[Work to be completed]:
From the data below, repeat exactly the lines from the line with "- **data:** Contains plots" to the line with "## Requirements", both included.
Data section Block Start
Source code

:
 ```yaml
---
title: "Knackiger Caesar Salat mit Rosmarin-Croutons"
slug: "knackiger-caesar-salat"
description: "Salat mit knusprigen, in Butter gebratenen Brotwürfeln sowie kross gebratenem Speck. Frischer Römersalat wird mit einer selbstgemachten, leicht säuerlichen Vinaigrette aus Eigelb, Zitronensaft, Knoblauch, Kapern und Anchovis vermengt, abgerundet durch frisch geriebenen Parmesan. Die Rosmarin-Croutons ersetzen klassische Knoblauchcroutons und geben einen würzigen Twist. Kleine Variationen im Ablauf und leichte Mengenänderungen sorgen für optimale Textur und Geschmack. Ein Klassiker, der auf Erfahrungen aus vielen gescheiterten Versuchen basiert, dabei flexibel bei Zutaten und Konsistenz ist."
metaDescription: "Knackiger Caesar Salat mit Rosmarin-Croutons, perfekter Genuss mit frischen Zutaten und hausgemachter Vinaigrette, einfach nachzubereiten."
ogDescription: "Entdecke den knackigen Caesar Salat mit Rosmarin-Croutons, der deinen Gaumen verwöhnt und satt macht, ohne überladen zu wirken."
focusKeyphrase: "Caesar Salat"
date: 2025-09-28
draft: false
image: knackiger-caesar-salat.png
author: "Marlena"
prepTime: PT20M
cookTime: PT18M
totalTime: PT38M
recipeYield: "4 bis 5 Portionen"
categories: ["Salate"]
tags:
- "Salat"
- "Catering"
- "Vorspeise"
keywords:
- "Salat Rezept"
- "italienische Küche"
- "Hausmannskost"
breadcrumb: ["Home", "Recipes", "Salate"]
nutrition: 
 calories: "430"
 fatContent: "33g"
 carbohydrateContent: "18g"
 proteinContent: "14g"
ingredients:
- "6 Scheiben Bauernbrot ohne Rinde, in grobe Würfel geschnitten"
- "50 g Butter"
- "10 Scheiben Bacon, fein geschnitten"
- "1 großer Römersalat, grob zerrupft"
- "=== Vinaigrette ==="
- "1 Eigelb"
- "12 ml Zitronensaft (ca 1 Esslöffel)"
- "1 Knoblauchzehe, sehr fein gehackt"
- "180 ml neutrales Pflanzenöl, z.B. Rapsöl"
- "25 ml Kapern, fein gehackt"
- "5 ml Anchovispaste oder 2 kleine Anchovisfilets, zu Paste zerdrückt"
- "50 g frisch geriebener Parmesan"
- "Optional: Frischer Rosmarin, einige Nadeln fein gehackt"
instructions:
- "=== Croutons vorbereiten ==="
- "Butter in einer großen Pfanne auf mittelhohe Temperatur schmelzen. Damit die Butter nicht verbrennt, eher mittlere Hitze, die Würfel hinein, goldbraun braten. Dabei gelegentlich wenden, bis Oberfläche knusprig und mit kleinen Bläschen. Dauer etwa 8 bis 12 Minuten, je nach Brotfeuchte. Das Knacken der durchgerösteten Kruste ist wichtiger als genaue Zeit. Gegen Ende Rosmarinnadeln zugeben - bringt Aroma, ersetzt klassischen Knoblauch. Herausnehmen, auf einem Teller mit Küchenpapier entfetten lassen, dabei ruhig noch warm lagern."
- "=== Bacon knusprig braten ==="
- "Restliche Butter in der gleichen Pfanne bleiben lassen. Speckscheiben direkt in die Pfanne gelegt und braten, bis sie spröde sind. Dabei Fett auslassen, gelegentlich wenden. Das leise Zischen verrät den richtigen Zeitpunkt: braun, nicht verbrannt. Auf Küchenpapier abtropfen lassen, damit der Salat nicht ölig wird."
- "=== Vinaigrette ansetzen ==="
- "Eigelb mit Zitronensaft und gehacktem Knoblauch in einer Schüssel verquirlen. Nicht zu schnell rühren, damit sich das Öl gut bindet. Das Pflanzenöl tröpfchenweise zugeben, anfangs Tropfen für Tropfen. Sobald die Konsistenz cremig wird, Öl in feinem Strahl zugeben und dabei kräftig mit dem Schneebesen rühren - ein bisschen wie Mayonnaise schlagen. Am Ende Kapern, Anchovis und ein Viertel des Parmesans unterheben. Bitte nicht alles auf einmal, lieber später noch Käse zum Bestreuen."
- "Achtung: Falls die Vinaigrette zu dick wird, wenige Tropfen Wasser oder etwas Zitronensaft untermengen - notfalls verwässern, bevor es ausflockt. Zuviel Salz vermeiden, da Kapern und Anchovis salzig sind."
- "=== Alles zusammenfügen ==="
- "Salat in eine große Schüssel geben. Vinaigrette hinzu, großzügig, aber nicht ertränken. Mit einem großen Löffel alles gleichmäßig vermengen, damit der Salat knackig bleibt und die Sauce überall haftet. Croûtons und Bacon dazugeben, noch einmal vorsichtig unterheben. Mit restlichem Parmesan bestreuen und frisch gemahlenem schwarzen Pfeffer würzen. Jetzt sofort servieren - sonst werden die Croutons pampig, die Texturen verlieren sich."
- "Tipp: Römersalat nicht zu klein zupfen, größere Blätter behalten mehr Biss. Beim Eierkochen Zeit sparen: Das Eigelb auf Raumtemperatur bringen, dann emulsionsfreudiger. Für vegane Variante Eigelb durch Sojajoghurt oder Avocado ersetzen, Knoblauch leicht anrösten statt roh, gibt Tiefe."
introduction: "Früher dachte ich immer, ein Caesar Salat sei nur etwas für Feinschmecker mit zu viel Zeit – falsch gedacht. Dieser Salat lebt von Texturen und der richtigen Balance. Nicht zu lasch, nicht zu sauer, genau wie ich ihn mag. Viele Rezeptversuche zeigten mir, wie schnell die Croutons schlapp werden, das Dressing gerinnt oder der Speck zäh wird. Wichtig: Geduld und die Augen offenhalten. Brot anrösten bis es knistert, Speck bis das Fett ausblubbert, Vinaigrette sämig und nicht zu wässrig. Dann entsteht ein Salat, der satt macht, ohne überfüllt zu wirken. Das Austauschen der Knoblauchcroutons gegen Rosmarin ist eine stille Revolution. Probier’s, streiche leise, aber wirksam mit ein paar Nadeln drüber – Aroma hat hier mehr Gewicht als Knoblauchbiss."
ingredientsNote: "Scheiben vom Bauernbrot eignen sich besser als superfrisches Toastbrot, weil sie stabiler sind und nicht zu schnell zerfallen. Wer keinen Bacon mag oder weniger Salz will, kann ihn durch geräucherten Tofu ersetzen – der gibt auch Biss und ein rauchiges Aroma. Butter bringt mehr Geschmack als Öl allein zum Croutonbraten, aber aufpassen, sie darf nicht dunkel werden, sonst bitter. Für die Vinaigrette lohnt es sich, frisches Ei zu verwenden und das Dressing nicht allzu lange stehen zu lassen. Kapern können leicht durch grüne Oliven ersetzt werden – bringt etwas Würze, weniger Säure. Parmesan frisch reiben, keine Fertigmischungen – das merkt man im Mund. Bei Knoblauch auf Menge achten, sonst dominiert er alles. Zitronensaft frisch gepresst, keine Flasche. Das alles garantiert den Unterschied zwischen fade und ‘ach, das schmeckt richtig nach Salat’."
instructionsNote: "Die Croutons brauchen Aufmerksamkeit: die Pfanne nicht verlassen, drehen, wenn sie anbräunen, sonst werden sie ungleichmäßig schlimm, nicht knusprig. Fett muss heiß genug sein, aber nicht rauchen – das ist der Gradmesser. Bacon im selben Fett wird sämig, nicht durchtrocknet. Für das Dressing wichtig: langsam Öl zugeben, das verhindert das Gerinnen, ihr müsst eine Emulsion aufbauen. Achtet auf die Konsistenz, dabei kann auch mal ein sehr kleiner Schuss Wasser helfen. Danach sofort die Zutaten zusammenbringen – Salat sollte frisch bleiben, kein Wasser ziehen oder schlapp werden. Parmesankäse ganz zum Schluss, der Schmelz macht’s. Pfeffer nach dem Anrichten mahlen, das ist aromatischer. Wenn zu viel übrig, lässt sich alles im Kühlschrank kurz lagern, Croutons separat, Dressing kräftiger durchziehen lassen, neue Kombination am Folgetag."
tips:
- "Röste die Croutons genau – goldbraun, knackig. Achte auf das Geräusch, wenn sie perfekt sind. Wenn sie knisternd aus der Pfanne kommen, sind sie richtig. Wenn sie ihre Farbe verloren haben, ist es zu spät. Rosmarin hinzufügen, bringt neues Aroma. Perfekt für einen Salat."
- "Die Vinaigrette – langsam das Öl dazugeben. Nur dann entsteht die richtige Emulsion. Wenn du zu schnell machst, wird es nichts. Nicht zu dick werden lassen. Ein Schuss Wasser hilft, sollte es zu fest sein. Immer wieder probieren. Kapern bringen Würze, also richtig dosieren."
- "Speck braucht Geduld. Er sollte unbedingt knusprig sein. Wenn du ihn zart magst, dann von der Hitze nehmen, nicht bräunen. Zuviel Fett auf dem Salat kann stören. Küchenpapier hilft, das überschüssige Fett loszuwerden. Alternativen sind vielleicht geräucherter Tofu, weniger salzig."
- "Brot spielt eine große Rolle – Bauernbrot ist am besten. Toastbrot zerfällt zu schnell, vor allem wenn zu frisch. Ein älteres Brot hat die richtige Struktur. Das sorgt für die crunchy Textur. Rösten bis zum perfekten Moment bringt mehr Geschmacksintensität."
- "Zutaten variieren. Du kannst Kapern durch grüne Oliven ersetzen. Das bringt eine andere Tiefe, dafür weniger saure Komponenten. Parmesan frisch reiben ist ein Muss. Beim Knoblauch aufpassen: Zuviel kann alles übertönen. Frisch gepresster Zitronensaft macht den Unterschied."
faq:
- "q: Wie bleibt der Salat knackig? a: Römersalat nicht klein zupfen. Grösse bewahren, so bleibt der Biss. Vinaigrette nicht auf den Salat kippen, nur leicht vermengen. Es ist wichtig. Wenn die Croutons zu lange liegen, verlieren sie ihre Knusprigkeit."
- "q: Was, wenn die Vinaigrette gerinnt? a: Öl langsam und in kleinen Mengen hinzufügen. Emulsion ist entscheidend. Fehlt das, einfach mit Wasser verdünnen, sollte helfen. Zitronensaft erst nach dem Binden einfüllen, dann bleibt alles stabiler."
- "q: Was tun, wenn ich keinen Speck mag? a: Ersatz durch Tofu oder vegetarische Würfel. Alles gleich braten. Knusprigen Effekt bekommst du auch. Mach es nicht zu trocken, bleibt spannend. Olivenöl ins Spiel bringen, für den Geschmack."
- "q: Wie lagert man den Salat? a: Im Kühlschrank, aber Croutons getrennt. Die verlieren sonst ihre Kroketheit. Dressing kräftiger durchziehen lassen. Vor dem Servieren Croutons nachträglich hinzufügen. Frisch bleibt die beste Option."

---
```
Data section Block End
Data section Block Start
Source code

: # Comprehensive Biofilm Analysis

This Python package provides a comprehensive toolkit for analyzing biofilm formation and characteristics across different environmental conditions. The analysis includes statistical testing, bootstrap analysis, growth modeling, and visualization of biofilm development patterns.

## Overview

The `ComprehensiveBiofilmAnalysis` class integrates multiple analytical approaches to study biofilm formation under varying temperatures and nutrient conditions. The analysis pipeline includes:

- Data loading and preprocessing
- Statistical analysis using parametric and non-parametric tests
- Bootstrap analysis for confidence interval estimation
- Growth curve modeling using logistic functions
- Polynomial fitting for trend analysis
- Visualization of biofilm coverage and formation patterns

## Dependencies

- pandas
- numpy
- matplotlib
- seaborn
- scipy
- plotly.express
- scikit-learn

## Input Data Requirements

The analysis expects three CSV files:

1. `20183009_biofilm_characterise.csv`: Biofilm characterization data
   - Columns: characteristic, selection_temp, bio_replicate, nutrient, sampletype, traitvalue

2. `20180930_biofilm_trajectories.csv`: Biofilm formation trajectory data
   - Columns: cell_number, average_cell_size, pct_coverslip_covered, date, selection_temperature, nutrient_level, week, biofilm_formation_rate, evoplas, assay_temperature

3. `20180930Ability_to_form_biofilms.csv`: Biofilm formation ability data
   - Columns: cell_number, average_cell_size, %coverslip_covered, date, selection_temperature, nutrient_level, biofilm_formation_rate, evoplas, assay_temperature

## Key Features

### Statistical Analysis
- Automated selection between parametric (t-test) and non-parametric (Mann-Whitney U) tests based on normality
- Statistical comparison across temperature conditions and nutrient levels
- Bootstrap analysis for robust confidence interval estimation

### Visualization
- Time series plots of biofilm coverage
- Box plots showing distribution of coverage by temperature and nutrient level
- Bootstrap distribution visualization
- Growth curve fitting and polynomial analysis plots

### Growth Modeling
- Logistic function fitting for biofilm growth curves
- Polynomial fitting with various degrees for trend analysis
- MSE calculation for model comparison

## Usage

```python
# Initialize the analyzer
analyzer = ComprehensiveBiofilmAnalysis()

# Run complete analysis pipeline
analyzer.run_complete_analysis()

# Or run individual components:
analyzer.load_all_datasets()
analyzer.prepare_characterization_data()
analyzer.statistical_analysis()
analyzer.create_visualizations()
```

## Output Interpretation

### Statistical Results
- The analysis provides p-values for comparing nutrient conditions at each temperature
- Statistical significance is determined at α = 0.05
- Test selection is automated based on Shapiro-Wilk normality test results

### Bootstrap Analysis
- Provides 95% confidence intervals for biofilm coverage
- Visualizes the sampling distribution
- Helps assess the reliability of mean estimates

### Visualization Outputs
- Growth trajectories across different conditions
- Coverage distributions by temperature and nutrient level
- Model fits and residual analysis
Data section Block End
Data section Block Start
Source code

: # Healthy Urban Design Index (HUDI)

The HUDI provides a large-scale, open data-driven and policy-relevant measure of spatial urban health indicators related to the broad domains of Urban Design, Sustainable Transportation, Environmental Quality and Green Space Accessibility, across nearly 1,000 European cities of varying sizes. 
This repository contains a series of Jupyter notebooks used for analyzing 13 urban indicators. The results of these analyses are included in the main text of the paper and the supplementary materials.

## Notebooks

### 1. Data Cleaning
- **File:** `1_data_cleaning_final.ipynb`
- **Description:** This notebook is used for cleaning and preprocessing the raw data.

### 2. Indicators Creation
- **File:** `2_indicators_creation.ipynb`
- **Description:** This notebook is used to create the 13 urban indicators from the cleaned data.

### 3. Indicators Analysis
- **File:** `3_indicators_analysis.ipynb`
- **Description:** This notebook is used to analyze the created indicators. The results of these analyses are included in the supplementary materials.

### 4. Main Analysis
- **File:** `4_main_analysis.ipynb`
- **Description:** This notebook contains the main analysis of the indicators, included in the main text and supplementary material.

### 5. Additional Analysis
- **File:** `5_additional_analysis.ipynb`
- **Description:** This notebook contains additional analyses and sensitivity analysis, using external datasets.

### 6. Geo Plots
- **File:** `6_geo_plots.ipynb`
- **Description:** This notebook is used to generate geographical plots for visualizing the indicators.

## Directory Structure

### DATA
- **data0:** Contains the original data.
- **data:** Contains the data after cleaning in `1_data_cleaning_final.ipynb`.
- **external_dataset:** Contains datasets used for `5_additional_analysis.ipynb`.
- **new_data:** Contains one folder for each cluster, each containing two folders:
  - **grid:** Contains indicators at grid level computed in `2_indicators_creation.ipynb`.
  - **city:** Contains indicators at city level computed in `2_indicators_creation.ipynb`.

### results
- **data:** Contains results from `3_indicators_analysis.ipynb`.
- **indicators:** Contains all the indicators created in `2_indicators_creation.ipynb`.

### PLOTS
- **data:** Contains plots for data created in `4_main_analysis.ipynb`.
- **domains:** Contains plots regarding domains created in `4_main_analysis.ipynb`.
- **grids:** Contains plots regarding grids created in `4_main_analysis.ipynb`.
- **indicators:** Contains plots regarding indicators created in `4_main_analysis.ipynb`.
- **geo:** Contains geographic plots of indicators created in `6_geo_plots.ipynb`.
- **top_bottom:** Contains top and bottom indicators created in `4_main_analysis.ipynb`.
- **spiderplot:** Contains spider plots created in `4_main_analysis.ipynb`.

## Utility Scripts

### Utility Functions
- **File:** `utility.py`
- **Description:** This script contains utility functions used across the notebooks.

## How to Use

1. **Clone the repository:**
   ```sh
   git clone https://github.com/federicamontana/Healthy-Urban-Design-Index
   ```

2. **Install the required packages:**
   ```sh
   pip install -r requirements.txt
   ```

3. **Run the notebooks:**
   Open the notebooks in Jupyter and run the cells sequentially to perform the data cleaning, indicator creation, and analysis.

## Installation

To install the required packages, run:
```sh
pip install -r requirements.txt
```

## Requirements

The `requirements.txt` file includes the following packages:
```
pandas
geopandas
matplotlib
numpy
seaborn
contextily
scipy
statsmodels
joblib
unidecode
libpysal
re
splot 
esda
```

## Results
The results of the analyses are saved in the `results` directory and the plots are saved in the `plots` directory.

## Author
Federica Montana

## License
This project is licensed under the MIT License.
Data section Block End
[Answer below]:
- **data:** Contains plots for data created in `4_main_analysis.ipynb`.
- **domains:** Contains plots regarding domains created in `4_main_analysis.ipynb`.
- **grids:** Contains plots regarding grids created in `4_main_analysis.ipynb`.
- **indicators:** Contains plots regarding indicators created in `4_main_analysis.ipynb`.
- **geo:** Contains geographic plots of indicators created in `6_geo_plots.ipynb`.
- **top_bottom:** Contains top and bottom indicators created in `4_main_analysis.ipynb`.
- **spiderplot:** Contains spider plots created in `4_main_analysis.ipynb`.

## Utility Scripts

### Utility Functions
- **File:** `utility.py`
- **Description:** This script contains utility functions used across the notebooks.

## How to Use

1. **Clone the repository:**
   ```sh
   git clone https://github.com/federicamontana/Healthy-Urban-Design-Index
   ```

2. **Install the required packages:**
   ```sh
   pip install -r requirements.txt
   ```

3. **Run the notebooks:**
   Open the notebooks in Jupyter and run the cells sequentially to perform the data cleaning, indicator creation, and analysis.

## Installation

To install the required packages, run:
```sh
pip install -r requirements.txt
```

## Requirements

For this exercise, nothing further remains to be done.